The slave walls still stand at Plantation Succour. The soil still waits. Our ancestors’ hands built these walls. Their sweat fed the land. Their prayers rose from this earth.
They couldn’t choose. We can.
They were enslaved. We are free.
They were silenced. We can speak.
Every seed we plant is an answer to their prayers.
Every young person who farms is a chain broken.
Every meal we grow ourselves is freedom tasted.
On December 19,2022 and July 1, 2023, the Netherlands apologized. We heard you.
Now we’re asking: Will you help us heal?
Will you fund the research that transforms minds?
Will you support the project that feeds bodies?
Will you invest in the healing that breaks chains?
The apology was just words. This is the work.
Roots Revival isn’t just a project. It’s a movement. It’s healing. It’s survival. It’s freedom.
The land is waiting. Our ancestors are watching. The future is ours to grow.

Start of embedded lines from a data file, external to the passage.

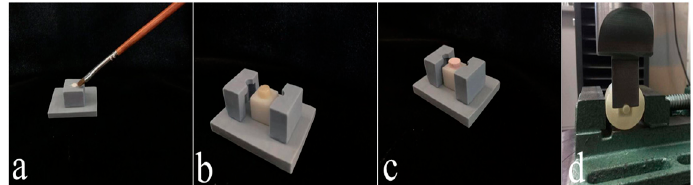
Figure 2. Illustration of the fabricated v–c cylinder and using the universal testing machine. The core material placed within the pre-fabricated silicon mold ( a ); the core placed outside the mold, the cylindrical shape of the v–c was set as 5 mm in diameter and 3 mm in height ( b ); fabricated v–c cylinder after firing cycles ( c ); a specimen placed under universal testing machine ( d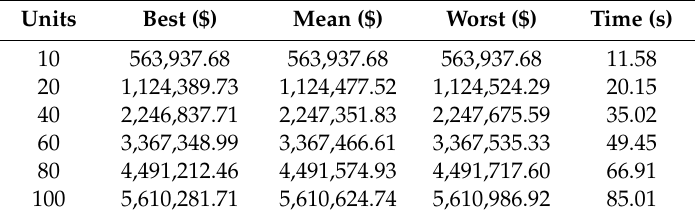
Table 3. Statistic experimental result of BCSO for di ff erent Unit numbers.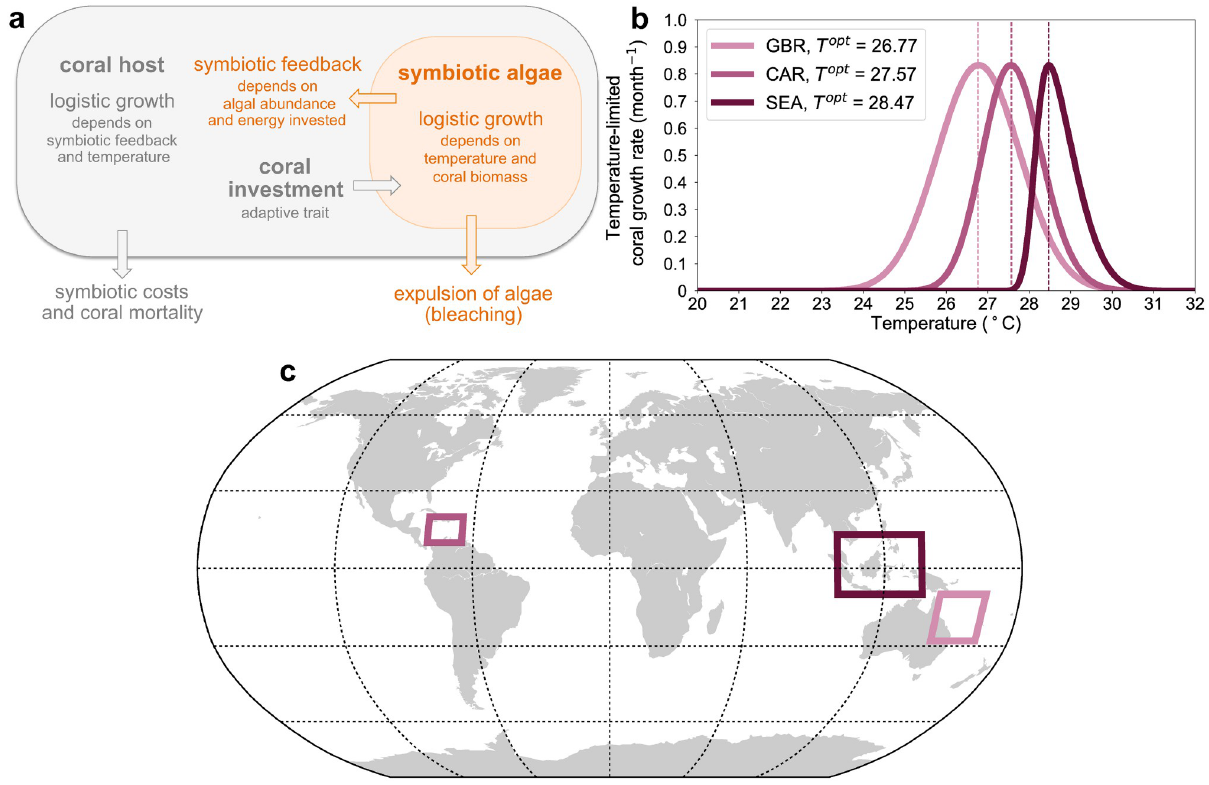
Fig 1. Model schematic and studied regions. (a) Schematic depicting the major interactions between the coral host and the symbiotic algae captured by the model; the coral host grows logistically as a function of symbiotic feedback and environmental temperature; corals invest energy in symbiosis (for example the energy necessary for providing CO 2 to the algae [34–36])and receives a symbiotic feedback (for example photosynthate); corals sustain symbiotic costs, which are associated to the maintenance of microenvironments for housing the algae [34] and to stress associated to photosynthesis (like the presence of reactive oxygen species [35]), and are subject to mortality; algae grow logistically as a function of environmental temperature and coral abundance; algae are expelled during bleaching events, which occur when environmental temperature exceeds the optimal regional temperature (i.e., T opt , panel b ) for coral growth by a variable range of temperature increase reflecting the severity of bleaching (see subsection Bleaching). (b) Temperature-limited coral growth curves (Eq 7); dashed lines mark the regional temperature optima. (c) Studied regions: Great Barrier Reef (GBR), South East Asia (SEA), and Caribbean (CAR). The map is produced with the Python’s Matplotlib Basemap Toolkit available from https://matplotlib. org/basemap/api/basemap_api.html ( © 2011, Jeffrey Whitaker).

Will you help us plant it?
Cee Marlin is the founder of Stichting Marlin Yard and the visionary behind the Roots Revival Project at Plantation Succour, Sint Maarten. As a descendant of Victoria Madelaine Marlin and a leader in sustainable development and heritage preservation, Cee is dedicated to transforming colonial trauma into community empowerment through agriculture, education, and psychological healing.